Our snow and ice harvesting projects seek to conserve local, high mountain water resources, so water can be used in the right place, at the right time. In the Swiss mountains, the water needs of humans and the fauna and flora that sustain them are considerable. Accordingly, in recent years, our focus has been to conserve the biggest glacier in the Bernina mountain region: the Morteratsch glacier. We are working on a big, zero energy project to grow this glacier, so it begins to accumulate a greater volume of snow, as compared to the volume of meltwater it loses during the course of the summer months. From both cultural and a socio-economic perspectives, this is a hugely important project for the inhabitants of the Bernina Alps, as this is the third biggest glacier in the region and it is rapidly shrinking at present. By focusing on growing this glacier, we are tackling the issue of water scarcity at regional, hydrological scale.

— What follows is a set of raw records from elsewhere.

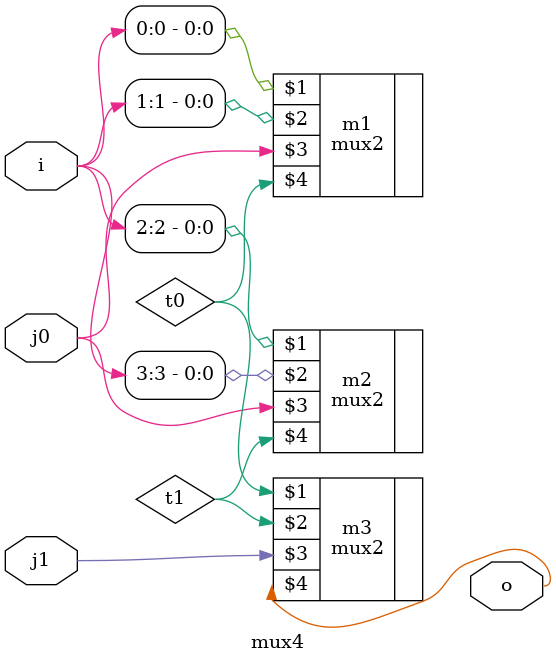
<source format=v>
module mux4 (input wire [0:3] i, input wire j1, j0, output wire o);
  wire  t0, t1;
  
	mux2 m1(i[0],i[1],j0,t0);
	mux2 m2(i[2],i[3],j0,t1);
	mux2 m3(t0,t1,j1,o);
endmodule


</source>
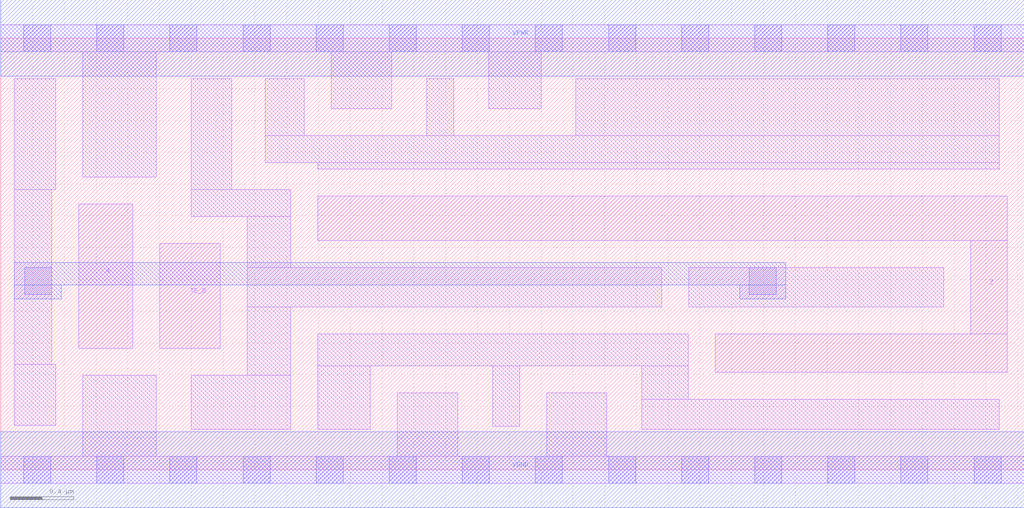
<source format=lef>
# Copyright 2020 The SkyWater PDK Authors
#
# Licensed under the Apache License, Version 2.0 (the "License");
# you may not use this file except in compliance with the License.
# You may obtain a copy of the License at
#
#     https://www.apache.org/licenses/LICENSE-2.0
#
# Unless required by applicable law or agreed to in writing, software
# distributed under the License is distributed on an "AS IS" BASIS,
# WITHOUT WARRANTIES OR CONDITIONS OF ANY KIND, either express or implied.
# See the License for the specific language governing permissions and
# limitations under the License.
#
# SPDX-License-Identifier: Apache-2.0

VERSION 5.7 ;
  NAMESCASESENSITIVE ON ;
  NOWIREEXTENSIONATPIN ON ;
  DIVIDERCHAR "/" ;
  BUSBITCHARS "[]" ;
UNITS
  DATABASE MICRONS 200 ;
END UNITS
PROPERTYDEFINITIONS
  MACRO maskLayoutSubType STRING ;
  MACRO prCellType STRING ;
  MACRO originalViewName STRING ;
END PROPERTYDEFINITIONS
MACRO sky130_fd_sc_hdll__ebufn_4
  CLASS CORE ;
  FOREIGN sky130_fd_sc_hdll__ebufn_4 ;
  ORIGIN  0.000000  0.000000 ;
  SIZE  6.440000 BY  2.720000 ;
  SYMMETRY X Y R90 ;
  SITE unithd ;
  PIN A
    ANTENNAGATEAREA  0.277500 ;
    DIRECTION INPUT ;
    USE SIGNAL ;
    PORT
      LAYER li1 ;
        RECT 0.490000 0.765000 0.830000 1.675000 ;
    END
  END A
  PIN TE_B
    ANTENNAGATEAREA  0.954300 ;
    DIRECTION INPUT ;
    USE SIGNAL ;
    PORT
      LAYER li1 ;
        RECT 1.000000 0.765000 1.380000 1.425000 ;
    END
  END TE_B
  PIN Z
    ANTENNADIFFAREA  1.028500 ;
    DIRECTION OUTPUT ;
    USE SIGNAL ;
    PORT
      LAYER li1 ;
        RECT 1.995000 1.445000 6.335000 1.725000 ;
        RECT 4.495000 0.615000 6.335000 0.855000 ;
        RECT 6.105000 0.855000 6.335000 1.445000 ;
    END
  END Z
  PIN VGND
    DIRECTION INOUT ;
    USE GROUND ;
    PORT
      LAYER met1 ;
        RECT 0.000000 -0.240000 6.440000 0.240000 ;
    END
  END VGND
  PIN VPWR
    DIRECTION INOUT ;
    USE POWER ;
    PORT
      LAYER met1 ;
        RECT 0.000000 2.480000 6.440000 2.960000 ;
    END
  END VPWR
  OBS
    LAYER li1 ;
      RECT 0.000000 -0.085000 6.440000 0.085000 ;
      RECT 0.000000  2.635000 6.440000 2.805000 ;
      RECT 0.085000  0.280000 0.345000 0.665000 ;
      RECT 0.085000  0.665000 0.320000 1.765000 ;
      RECT 0.085000  1.765000 0.345000 2.465000 ;
      RECT 0.515000  0.085000 0.980000 0.595000 ;
      RECT 0.515000  1.845000 0.980000 2.635000 ;
      RECT 1.200000  0.255000 1.825000 0.595000 ;
      RECT 1.200000  1.595000 1.825000 1.765000 ;
      RECT 1.200000  1.765000 1.455000 2.465000 ;
      RECT 1.550000  0.595000 1.825000 1.025000 ;
      RECT 1.550000  1.025000 4.160000 1.275000 ;
      RECT 1.550000  1.275000 1.825000 1.595000 ;
      RECT 1.665000  1.935000 6.285000 2.105000 ;
      RECT 1.665000  2.105000 1.910000 2.465000 ;
      RECT 1.995000  0.255000 2.325000 0.655000 ;
      RECT 1.995000  0.655000 4.325000 0.855000 ;
      RECT 1.995000  1.895000 6.285000 1.935000 ;
      RECT 2.080000  2.275000 2.460000 2.635000 ;
      RECT 2.495000  0.085000 2.875000 0.485000 ;
      RECT 2.680000  2.105000 2.850000 2.465000 ;
      RECT 3.070000  2.275000 3.400000 2.635000 ;
      RECT 3.095000  0.275000 3.265000 0.655000 ;
      RECT 3.435000  0.085000 3.815000 0.485000 ;
      RECT 3.620000  2.105000 6.285000 2.465000 ;
      RECT 4.035000  0.255000 6.285000 0.445000 ;
      RECT 4.035000  0.445000 4.325000 0.655000 ;
      RECT 4.330000  1.025000 5.935000 1.275000 ;
    LAYER mcon ;
      RECT 0.145000 -0.085000 0.315000 0.085000 ;
      RECT 0.145000  2.635000 0.315000 2.805000 ;
      RECT 0.150000  1.105000 0.320000 1.275000 ;
      RECT 0.605000 -0.085000 0.775000 0.085000 ;
      RECT 0.605000  2.635000 0.775000 2.805000 ;
      RECT 1.065000 -0.085000 1.235000 0.085000 ;
      RECT 1.065000  2.635000 1.235000 2.805000 ;
      RECT 1.525000 -0.085000 1.695000 0.085000 ;
      RECT 1.525000  2.635000 1.695000 2.805000 ;
      RECT 1.985000 -0.085000 2.155000 0.085000 ;
      RECT 1.985000  2.635000 2.155000 2.805000 ;
      RECT 2.445000 -0.085000 2.615000 0.085000 ;
      RECT 2.445000  2.635000 2.615000 2.805000 ;
      RECT 2.905000 -0.085000 3.075000 0.085000 ;
      RECT 2.905000  2.635000 3.075000 2.805000 ;
      RECT 3.365000 -0.085000 3.535000 0.085000 ;
      RECT 3.365000  2.635000 3.535000 2.805000 ;
      RECT 3.825000 -0.085000 3.995000 0.085000 ;
      RECT 3.825000  2.635000 3.995000 2.805000 ;
      RECT 4.285000 -0.085000 4.455000 0.085000 ;
      RECT 4.285000  2.635000 4.455000 2.805000 ;
      RECT 4.710000  1.105000 4.880000 1.275000 ;
      RECT 4.745000 -0.085000 4.915000 0.085000 ;
      RECT 4.745000  2.635000 4.915000 2.805000 ;
      RECT 5.205000 -0.085000 5.375000 0.085000 ;
      RECT 5.205000  2.635000 5.375000 2.805000 ;
      RECT 5.665000 -0.085000 5.835000 0.085000 ;
      RECT 5.665000  2.635000 5.835000 2.805000 ;
      RECT 6.125000 -0.085000 6.295000 0.085000 ;
      RECT 6.125000  2.635000 6.295000 2.805000 ;
    LAYER met1 ;
      RECT 0.085000 1.075000 0.380000 1.165000 ;
      RECT 0.085000 1.165000 4.940000 1.305000 ;
      RECT 4.650000 1.075000 4.940000 1.165000 ;
  END
  PROPERTY maskLayoutSubType "abstract" ;
  PROPERTY prCellType "standard" ;
  PROPERTY originalViewName "layout" ;
END sky130_fd_sc_hdll__ebufn_4

</source>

In contrast, the Lischana Hut project focuses on one consequence of alpine water shortages: due to the retreat of mountain glaciers, mountain refuges and restaurants can run out of water by the autumn. Responding to this problem, we aim to develop a range of snow harvesting tools, to provide tailored, place-based solutions to water scarcity in the future.

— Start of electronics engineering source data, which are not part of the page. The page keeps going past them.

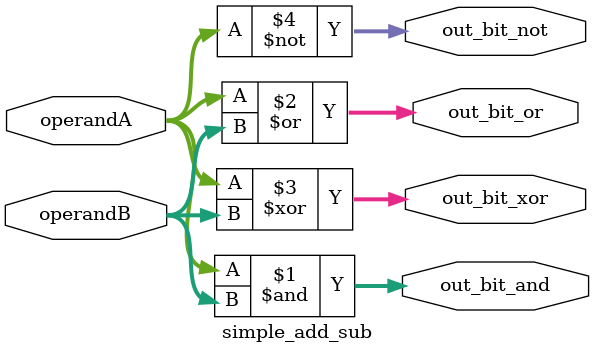
<source format=sv>
module simple_add_sub (
  input  [7:0] operandA, operandB, // два входных 8-ми битных операнда
  output [7:0] out_bit_and, out_bit_or, out_bit_xor, out_bit_not
);
  assign out_bit_and = operandA & operandB; // 8'b0011_1101 & 8'b1010_0110 = 8'b0010_0100
  assign out_bit_or  = operandA | operandB; // 8'b0011_1101 | 8'b1010_0110 = 8'b1011_1111
  assign out_bit_xor = operandA ^ operandB; // 8'b0011_1101 ^ 8'b1010_0110 = 8'b1001_1011
  assign out_bit_not = ~operandA;           // ~8'b0011_1101 = 8'b1100_0010
endmodule

</source>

RN: the images of the ice stupas you have created in the Upper Engadin are wonderful. As an architect, how important is the aesthetic dimension of the ice stupa projects with which you have been involved?

CC: Aesthetics are a by-product. What is important to me is that people use natural resources to the best ends, experimenting with how they function. Use water to cultivate crops, protect aquatic fauna and flora and provide drinking water for human communities, just as we are doing today through our test projects!

The different ice forms that arise from our ice stupas are wonderful, however. They are co-created by people. We can guide natural processes, to an extent, making fantastic structures we know are temporary.

With 300 schoolchildren from the Upper Engadin and Puschlav, we built a climbing-frame like structure from hooped willow shoots out on the ice. Everyone enjoyed being outside, and was excited to see what ice forms would appear in the ice cave where we worked. It was so much fun to guide the children’s visits as they returned to see what structures had actually materialised, and to witness the day-to-day transforms of the ice. The children became caught up in the joy of being alive to the changing ice forms.

Today, we know that very large ice stupas cannot be used, practically, in the Swiss Alps. Consequently, our current International Ice Stupa projects focus on optimising the simple technologies that we identified and used during our ice stupa experiments. This includes fine-tuning the zero power sprinklers we developed; improving the techniques we used build ice structures as quickly as possible; defining the ideal ice volume such that ice stupas last as long as possible before they melt. This does not mean we will not be creating more ice stupas, however. They are aesthetically appealing objects, which can be used to raise public awareness about water scarcity in the Alps, and the value of good water resource management.